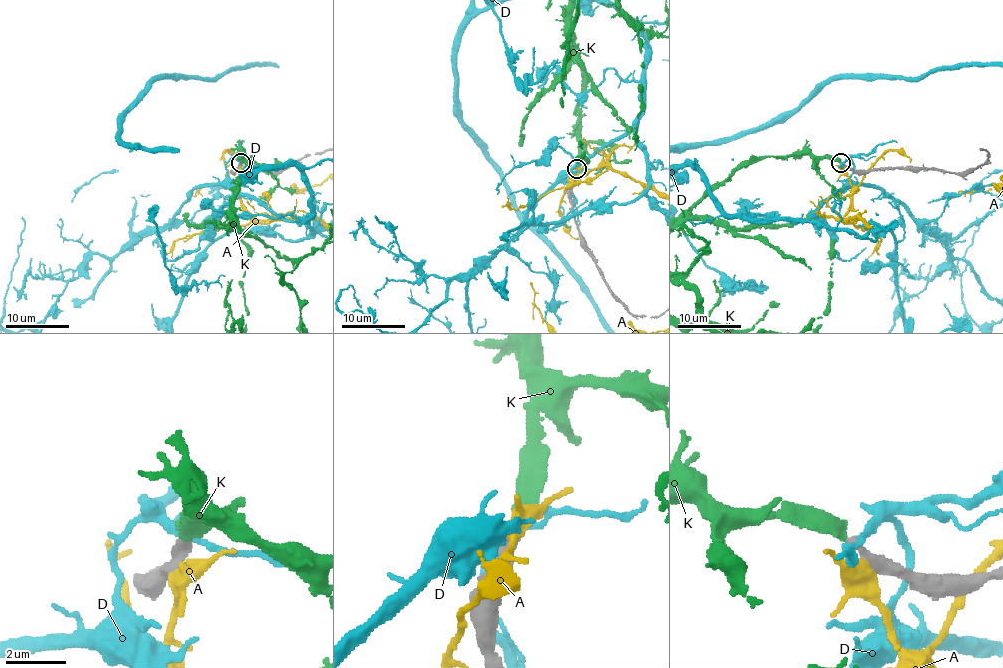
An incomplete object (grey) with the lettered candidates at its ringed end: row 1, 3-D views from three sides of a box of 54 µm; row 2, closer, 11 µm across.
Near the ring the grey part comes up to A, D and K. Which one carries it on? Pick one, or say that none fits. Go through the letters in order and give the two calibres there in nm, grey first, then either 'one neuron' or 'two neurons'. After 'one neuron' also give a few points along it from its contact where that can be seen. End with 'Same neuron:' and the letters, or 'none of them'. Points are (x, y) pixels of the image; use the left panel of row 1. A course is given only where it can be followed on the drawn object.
A: calibres 550 and 440 nm; two neurons
D: calibres 360 and 200 nm; two neurons
K: calibres 340 and 480 nm; one neuron
Same neuron: K

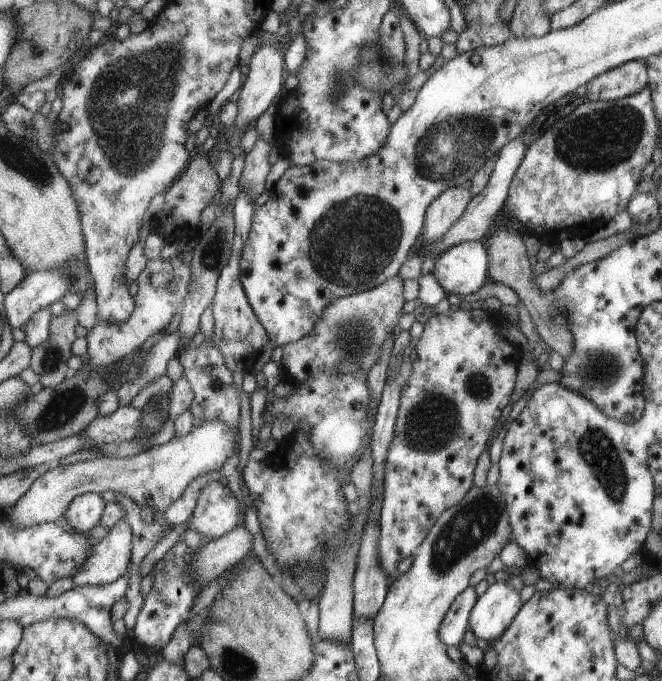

————————

The material is to be reproduced verbatim, and no picture may appear in the copy.

An incomplete object (grey) with the lettered candidates at its ringed end: row 1, 3-D views from three sides of a box of 54 µm; row 2, closer, 11 µm across.
Near the ring the grey part comes up to A, D and K. Which one carries it on? Pick one, or say that none fits. Go through the letters in order and give the two calibres there in nm, grey first, then either 'one neuron' or 'two neurons'. After 'one neuron' also give a few points along it from its contact where that can be seen. End with 'Same neuron:' and the letters, or 'none of them'. Points are (x, y) pixels of the image; use the left panel of row 1. A course is given only where it can be followed on the drawn object.
A: calibres 550 and 440 nm; two neurons
D: calibres 360 and 200 nm; two neurons
K: calibres 340 and 480 nm; one neuron
Same neuron: K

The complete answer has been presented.